- _Instructions for the task_: Find each line in the entries below that contains the string "instances" and copy those lines out in full.

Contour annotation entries
==============================
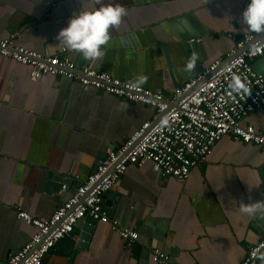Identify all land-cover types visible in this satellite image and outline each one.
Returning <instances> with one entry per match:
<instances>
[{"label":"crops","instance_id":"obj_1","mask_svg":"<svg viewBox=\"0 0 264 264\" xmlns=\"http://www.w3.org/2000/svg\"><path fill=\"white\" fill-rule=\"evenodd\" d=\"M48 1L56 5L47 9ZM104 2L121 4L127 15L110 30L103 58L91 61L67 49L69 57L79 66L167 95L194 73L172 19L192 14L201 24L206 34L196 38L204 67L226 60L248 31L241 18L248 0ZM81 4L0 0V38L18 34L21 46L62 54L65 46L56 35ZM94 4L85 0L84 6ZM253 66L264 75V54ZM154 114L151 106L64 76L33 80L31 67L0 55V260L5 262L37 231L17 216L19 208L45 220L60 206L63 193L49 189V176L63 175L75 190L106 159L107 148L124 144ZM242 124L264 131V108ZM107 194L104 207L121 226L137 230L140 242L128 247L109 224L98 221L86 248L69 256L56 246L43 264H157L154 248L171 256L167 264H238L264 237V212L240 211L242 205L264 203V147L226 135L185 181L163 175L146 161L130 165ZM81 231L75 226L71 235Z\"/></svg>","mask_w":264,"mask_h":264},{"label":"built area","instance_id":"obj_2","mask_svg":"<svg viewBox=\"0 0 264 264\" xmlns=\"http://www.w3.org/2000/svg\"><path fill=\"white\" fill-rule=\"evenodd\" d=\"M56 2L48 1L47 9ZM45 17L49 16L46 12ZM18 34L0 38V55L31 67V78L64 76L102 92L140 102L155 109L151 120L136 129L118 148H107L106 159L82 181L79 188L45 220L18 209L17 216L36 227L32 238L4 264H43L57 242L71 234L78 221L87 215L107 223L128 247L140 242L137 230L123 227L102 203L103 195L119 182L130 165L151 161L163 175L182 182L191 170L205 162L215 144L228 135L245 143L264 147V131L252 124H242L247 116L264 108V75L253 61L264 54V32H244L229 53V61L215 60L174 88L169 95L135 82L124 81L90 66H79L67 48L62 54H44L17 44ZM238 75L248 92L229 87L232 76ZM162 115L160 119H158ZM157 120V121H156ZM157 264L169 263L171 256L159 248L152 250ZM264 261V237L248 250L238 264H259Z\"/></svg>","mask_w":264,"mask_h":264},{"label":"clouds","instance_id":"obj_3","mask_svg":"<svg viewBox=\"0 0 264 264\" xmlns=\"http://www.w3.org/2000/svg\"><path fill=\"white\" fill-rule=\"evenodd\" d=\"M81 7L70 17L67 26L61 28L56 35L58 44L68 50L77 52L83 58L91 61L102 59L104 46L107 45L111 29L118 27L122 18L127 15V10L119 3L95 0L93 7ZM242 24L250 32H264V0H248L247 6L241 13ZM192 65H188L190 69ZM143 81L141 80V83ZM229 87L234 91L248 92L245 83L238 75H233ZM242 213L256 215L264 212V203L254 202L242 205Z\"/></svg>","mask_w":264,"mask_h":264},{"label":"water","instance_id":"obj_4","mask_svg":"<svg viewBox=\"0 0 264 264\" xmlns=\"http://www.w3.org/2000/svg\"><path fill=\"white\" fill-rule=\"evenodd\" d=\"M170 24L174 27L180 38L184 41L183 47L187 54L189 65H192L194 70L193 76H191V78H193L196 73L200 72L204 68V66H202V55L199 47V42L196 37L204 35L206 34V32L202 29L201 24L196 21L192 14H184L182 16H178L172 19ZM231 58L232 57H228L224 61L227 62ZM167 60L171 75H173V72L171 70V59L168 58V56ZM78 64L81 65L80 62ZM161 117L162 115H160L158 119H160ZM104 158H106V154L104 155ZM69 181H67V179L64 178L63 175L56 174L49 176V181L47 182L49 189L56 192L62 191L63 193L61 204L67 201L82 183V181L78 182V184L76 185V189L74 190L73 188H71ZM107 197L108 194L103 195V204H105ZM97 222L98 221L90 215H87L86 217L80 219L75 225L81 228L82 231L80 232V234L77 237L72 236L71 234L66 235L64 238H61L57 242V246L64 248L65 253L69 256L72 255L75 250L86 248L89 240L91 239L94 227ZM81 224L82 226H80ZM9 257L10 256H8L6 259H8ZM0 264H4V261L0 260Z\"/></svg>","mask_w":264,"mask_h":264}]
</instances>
==============================
- _Written solution_:
Returning <instances> with one entry per match:
<instances>
</instances>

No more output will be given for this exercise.